Yuan Qiu / Shanghai Key Laboratory of Collaborative Computing in Special Hegerogenous Networks Aerospace Electronic Technology Institute
Hui Wang / Shanghai Aerospace Electronic Technology Institute
Reliability of space-based information networks relies on accurate cloud service data anomaly detection. However, existing algorithms neglect the high-dimensional, multi-modal, and dynamically coupled properties of those data, leading to low accuracy and poor interpretability.
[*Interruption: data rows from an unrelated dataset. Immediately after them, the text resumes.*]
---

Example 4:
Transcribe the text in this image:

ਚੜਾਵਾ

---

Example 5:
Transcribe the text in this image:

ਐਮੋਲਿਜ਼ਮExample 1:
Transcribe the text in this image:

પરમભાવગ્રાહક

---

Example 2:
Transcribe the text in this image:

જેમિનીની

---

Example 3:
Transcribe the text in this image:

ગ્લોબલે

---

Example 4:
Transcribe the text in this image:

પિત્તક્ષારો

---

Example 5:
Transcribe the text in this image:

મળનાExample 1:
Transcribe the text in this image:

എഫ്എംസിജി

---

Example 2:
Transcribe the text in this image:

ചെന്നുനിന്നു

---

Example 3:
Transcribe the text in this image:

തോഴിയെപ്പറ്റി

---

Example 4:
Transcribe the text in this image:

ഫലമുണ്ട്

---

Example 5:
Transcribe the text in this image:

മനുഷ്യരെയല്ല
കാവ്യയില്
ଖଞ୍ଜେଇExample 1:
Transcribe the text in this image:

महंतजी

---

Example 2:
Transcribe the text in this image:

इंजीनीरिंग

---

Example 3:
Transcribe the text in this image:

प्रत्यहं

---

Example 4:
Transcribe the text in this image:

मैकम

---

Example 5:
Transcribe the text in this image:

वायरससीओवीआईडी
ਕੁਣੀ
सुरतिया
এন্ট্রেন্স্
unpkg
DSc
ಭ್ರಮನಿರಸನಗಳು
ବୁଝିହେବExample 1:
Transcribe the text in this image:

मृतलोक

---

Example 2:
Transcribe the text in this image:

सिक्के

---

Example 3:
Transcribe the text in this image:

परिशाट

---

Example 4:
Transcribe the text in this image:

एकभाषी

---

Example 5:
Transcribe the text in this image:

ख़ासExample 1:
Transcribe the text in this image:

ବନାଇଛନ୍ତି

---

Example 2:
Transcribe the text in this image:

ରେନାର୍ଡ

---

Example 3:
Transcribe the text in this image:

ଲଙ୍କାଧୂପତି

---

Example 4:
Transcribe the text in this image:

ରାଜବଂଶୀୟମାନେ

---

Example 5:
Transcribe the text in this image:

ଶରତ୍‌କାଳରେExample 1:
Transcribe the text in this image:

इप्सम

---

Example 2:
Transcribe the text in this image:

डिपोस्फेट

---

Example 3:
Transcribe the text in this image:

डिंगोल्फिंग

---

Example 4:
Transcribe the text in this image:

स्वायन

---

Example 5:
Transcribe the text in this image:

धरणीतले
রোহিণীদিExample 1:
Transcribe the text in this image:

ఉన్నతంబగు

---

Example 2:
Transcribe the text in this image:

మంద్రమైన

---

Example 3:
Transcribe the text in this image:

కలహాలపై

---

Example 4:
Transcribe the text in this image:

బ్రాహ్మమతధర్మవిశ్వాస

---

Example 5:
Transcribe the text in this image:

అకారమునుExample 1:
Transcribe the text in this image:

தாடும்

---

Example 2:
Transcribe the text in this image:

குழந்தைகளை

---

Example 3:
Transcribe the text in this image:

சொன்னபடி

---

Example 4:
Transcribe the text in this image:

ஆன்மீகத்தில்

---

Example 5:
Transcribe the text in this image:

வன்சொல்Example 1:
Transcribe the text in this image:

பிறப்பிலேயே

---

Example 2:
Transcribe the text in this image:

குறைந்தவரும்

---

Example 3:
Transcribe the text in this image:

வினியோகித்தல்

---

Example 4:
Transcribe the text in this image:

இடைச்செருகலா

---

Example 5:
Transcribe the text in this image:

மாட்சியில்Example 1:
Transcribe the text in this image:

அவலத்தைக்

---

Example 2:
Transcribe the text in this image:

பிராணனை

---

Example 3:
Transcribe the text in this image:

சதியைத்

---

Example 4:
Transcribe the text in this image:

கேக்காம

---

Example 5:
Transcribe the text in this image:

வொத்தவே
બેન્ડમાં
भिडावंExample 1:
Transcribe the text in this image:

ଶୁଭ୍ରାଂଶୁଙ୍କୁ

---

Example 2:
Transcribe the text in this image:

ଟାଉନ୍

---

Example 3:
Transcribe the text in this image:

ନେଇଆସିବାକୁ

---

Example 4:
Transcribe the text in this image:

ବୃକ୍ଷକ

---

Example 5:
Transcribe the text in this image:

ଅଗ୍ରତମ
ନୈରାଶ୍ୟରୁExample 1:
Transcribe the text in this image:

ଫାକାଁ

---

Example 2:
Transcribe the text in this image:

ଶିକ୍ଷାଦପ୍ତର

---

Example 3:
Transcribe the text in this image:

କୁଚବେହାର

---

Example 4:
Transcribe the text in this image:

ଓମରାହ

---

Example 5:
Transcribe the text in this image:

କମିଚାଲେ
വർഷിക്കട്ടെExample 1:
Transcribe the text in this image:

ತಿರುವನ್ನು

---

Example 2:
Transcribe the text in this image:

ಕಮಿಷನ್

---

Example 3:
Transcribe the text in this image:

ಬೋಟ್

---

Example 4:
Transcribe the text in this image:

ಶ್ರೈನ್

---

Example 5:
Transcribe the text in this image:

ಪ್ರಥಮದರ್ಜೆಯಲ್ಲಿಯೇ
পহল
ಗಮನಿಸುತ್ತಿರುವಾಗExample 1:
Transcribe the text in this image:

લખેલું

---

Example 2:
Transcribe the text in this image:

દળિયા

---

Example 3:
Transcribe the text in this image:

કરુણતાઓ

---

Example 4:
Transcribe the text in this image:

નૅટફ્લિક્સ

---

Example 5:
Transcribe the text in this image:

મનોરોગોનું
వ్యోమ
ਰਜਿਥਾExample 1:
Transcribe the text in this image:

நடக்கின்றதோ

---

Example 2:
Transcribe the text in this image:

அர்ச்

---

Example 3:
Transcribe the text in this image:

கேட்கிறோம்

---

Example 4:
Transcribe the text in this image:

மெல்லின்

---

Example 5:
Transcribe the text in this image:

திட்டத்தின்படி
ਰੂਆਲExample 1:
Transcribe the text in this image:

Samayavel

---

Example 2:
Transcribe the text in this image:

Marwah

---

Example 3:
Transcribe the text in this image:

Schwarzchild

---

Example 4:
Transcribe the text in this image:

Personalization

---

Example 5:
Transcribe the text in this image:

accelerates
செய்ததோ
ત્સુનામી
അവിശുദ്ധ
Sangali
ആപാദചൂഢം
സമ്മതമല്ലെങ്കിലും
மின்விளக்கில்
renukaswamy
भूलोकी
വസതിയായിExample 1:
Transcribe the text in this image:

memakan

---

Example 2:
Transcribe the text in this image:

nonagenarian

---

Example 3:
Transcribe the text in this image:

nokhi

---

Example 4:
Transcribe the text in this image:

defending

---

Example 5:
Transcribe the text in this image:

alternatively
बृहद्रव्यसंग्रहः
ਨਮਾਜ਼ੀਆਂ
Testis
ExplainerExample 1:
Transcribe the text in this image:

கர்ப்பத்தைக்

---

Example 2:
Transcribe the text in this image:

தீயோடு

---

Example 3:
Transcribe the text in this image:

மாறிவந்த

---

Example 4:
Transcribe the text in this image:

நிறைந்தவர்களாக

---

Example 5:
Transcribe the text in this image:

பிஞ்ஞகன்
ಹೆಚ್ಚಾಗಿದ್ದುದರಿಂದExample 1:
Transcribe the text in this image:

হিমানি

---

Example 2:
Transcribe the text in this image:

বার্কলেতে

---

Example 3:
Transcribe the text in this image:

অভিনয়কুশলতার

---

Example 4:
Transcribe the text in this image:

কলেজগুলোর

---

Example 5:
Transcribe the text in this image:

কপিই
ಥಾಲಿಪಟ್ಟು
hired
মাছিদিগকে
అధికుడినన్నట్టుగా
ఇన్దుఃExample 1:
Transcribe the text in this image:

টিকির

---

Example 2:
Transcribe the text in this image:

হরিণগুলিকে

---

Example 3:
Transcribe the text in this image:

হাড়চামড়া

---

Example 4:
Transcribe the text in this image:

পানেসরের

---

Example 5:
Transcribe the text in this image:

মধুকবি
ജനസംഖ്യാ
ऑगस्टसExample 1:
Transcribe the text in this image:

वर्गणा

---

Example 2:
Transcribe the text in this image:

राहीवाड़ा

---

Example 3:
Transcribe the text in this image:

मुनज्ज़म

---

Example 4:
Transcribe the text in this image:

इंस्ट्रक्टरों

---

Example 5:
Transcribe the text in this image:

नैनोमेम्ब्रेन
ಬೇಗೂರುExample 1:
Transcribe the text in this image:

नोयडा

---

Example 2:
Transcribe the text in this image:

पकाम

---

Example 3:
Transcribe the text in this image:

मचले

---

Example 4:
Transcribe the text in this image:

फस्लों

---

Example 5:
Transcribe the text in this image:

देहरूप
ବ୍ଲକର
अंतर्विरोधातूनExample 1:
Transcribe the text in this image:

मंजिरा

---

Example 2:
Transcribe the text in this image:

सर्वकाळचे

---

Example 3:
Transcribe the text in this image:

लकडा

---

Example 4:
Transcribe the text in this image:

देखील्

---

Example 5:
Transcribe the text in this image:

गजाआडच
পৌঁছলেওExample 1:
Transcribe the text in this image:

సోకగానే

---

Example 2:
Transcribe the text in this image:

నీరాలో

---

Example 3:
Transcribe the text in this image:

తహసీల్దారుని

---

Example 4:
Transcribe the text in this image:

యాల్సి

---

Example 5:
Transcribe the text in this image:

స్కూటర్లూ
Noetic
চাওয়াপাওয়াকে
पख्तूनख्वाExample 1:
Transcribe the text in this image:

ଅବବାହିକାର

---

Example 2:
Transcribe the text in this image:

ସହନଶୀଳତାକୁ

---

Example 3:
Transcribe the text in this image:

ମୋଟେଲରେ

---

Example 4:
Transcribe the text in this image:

To solve this issue, we propose an anomaly detection method using a multi-scale dual-stream heterogeneous graph attention network (MDHAN). First, a multi-scale feature extraction module is designed to accurately capture the local details and global trends of the data through different convolutional kernels. Second, the spatial-temporal graph attention feature extraction module is constructed to deeply excavate the heterogeneous relationship and dynamic temporal dependence among features. Finally, a joint “reconstruction + prediction” optimization objective is proposed to generate a comprehensive and integrated anomaly score. The experimental results show that MDHAN can significantly reduce the false negative rate and false positive rate. It provides an efficient and interpretable anomaly detection paradigm for the autonomous operation and maintenance of cloud service systems, and promotes the development of reliability assurance technology for space-based information networks.